Set out exactly, and with nothing added, the line containing "(334, 221) = (209, 253): frying" and every line after it through the final line of the data.
BEGIN STORED DATA
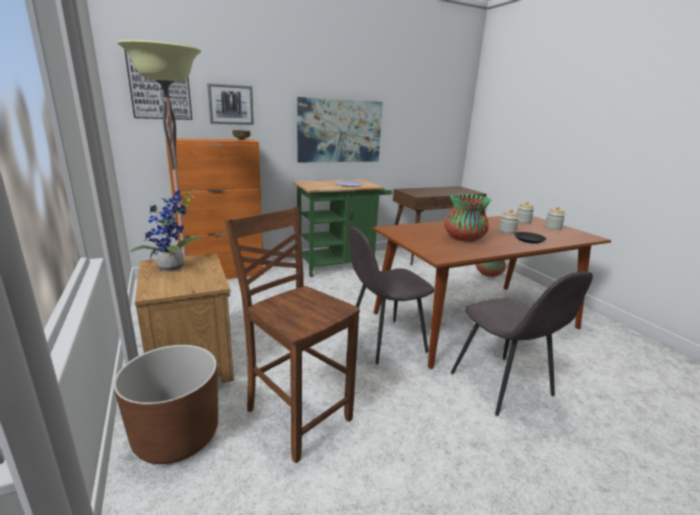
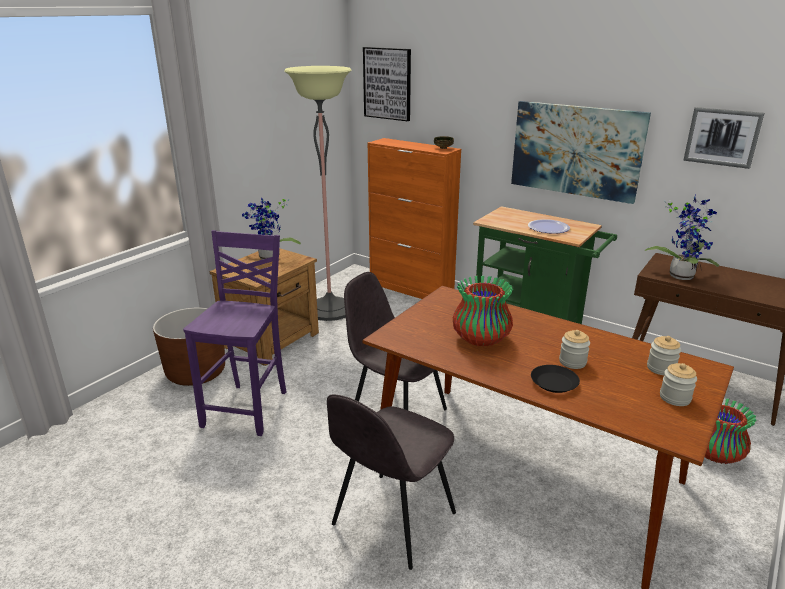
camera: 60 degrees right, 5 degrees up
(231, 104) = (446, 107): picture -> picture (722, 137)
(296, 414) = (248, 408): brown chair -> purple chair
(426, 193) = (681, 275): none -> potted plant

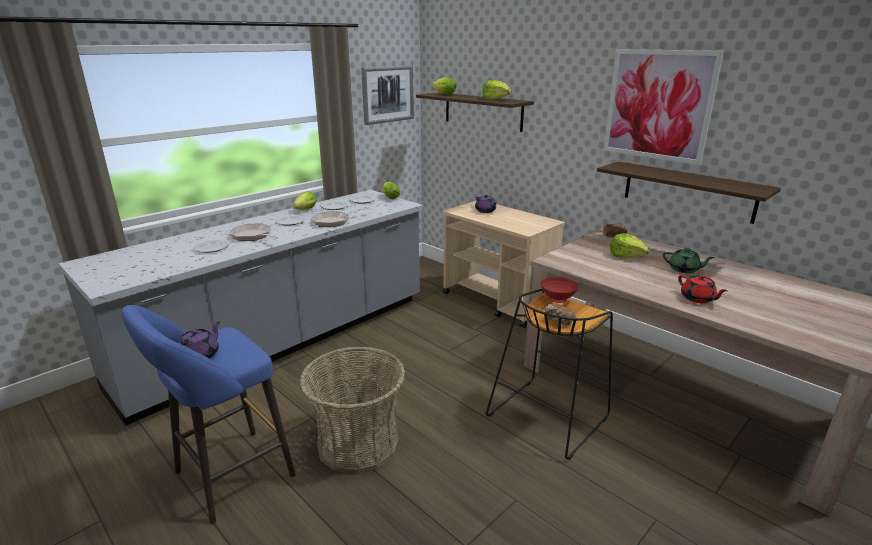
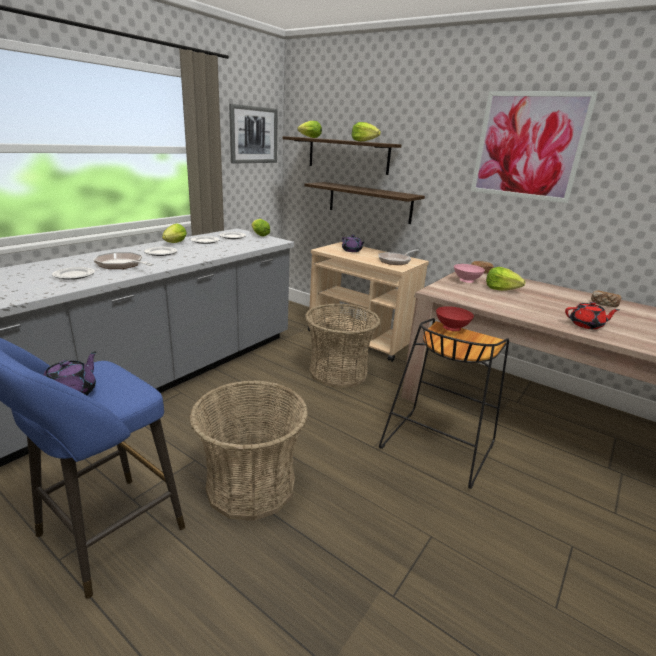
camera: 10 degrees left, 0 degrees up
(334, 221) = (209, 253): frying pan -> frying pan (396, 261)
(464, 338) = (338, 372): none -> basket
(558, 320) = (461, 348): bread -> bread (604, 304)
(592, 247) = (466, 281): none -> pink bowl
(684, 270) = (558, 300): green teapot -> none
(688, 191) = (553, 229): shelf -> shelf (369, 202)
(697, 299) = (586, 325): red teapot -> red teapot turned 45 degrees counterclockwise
END STORED DATA
EXPECTED ANSWER:
(334, 221) = (209, 253): frying pan -> frying pan (396, 261)
(464, 338) = (338, 372): none -> basket
(558, 320) = (461, 348): bread -> bread (604, 304)
(592, 247) = (466, 281): none -> pink bowl
(684, 270) = (558, 300): green teapot -> none
(688, 191) = (553, 229): shelf -> shelf (369, 202)
(697, 299) = (586, 325): red teapot -> red teapot turned 45 degrees counterclockwise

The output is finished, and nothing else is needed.